Galea came to manufacturing from a career in bank finance.

“I felt I needed to make a career change to better myself and to try to make a difference,” she says.

In 2007, she joined Alcom USA, then a small Winslow manufacturer of aluminum trailers, as an inside sales representative. She subsequently became vice president of finance and grew alongside the company. Alcom, which was founded in 2006, now has more than 500 employees and has a dealer network in the U.S., China, India and Kuwait.

She loved the hustle-bustle of manufacturing. “My colleagues and friends thought I was crazy,” she says. “Maybe I was. But it felt right. The excitement of seeing actual production was invigorating.”

One of her F3 co-founders, Cleaves, was running a small company, Magnum Manufacturing, a Liberty-based maker of aluminum truck equipment. Cleaves brought in Galea and Sturtevant.

“I’d known her personally, and when I had the opportunity to be in business with her, I jumped right on it,” Cleaves says. “She has communication skills like nobody else I know. And she can sell anything.”

Sell she did.

“I went to the Northwest on a six-day trip,” she recalls. “In three days, I came home with $250,000 in signed orders.”

She did her homework before she called on potential customers.

“One thing I tell my salespeople is that the biggest part of sales isn’t talking about your product. It’s listening to your customers,” she says. “It’s the ability to have the person trust you in the first minute or two of a conversation. I do my homework on customers or vendors before visiting them. I do my homework on our product. I put two and two together.”

A niche in the truck business

The Magnum name, along with Duramag, now trade under the F3 umbrella. The truck bodies are what you might see on a trade vehicle — the back portion of an electrician’s truck, the “box” on a box truck or a towing company’s flatbed.

F3 was using aluminum at a time when many such truck components were steel. Galea makes the case for aluminum being better than steel because it’s much lighter, resulting in increased fuel economy, reduced tailpipe emissions and smaller carbon footprint. Although raw aluminum is more expensive than raw steel, F3 maintains competitive product pricing. Tariffs affected both aluminum and steel.

As F3’s sales revenue has grown, its workforce has grown as well. For Galea, it’s about putting Maine people to work by providing them with training and support to achieve financial security and marketable skills.

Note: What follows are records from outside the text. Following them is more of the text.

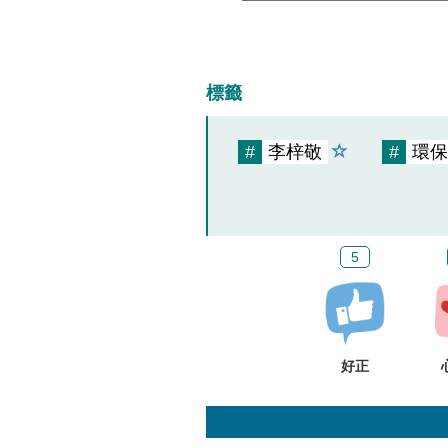
標籤
#
李梓敬
#
環保
5
好正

“A big part of F3 is the people we hire and train,” she says. “We have an unbelievable crew.”

Galea is active in talent attraction and retention, providing in-house training to the entire workforce. Despite the state’s labor shortage, F3 has been able to find workers through employee referrals, online postings, job websites and connections with trade schools.

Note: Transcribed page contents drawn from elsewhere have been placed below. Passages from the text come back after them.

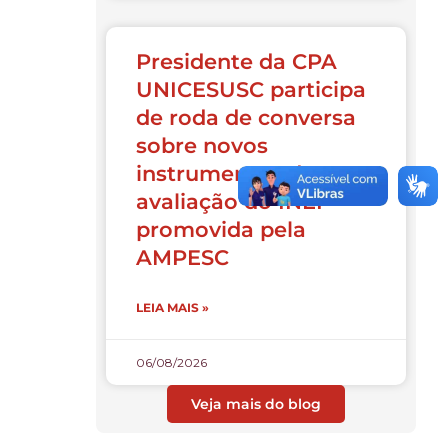
Presidente da CPA
UNICESUSC participa
de roda de conversa
sobre novos
instrumentos de
avaliação do INEP
promovida pela
AMPESC
LEIA MAIS »
06/08/2026
Veja mais do blog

“We have a great training program, our pay scale is above market, and we offer 401(k), health insurance, paid vacations, holidays and overtime,” she says. “They gain a trade, they’ve got a job where we won’t lay people off, and they’re working indoors throughout the year.”

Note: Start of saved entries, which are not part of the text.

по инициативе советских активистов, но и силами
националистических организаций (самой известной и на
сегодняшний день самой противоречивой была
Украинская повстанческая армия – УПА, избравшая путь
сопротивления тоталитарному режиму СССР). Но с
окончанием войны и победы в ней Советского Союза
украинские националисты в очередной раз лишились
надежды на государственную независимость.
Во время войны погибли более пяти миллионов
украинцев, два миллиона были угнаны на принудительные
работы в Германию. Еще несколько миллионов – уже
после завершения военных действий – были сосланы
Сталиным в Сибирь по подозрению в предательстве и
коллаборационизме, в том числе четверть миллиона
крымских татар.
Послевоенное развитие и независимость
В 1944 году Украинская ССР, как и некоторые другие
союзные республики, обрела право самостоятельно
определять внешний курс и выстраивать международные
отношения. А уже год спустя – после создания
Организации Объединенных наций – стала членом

She also hires people who need a second chance in life.

“Some people have made poor choices in their past but they come in and they have a strong work ethic,” she says. “I see a glimmer of hope, a lot of times, in people when they don’t see hope in themselves. But they want a second chance and they do a good job.”

She recalls one employee who “knew” she wouldn’t hire him once she saw his background check.

“I said, ‘Well, if you’re honest with me and tell me what you did and that’s what shows up on your background check, we can talk,’” she says.

Since then, he’s become a line leader and went from couch-hopping to renting an apartment and, recently, purchasing a home — life steps accomplished with Galea’s guidance.

“It’s the most gratifying aspect of my job,” she says. “My biggest concern is to keep everyone employed and to keep this business going because so many people and families rely on us.”

Galea still thrives on the hustle-bustle. “One day I’m writing a check for thousands of dollars for aluminum and that same day I’m seeing a finished product loaded on one of our trucks,” she says. “It’s noisy, nobody’s standing still. I’m the type of person who likes to have many balls in the air all the time. I couldn’t sit behind a desk and just do the same thing day in and day out.”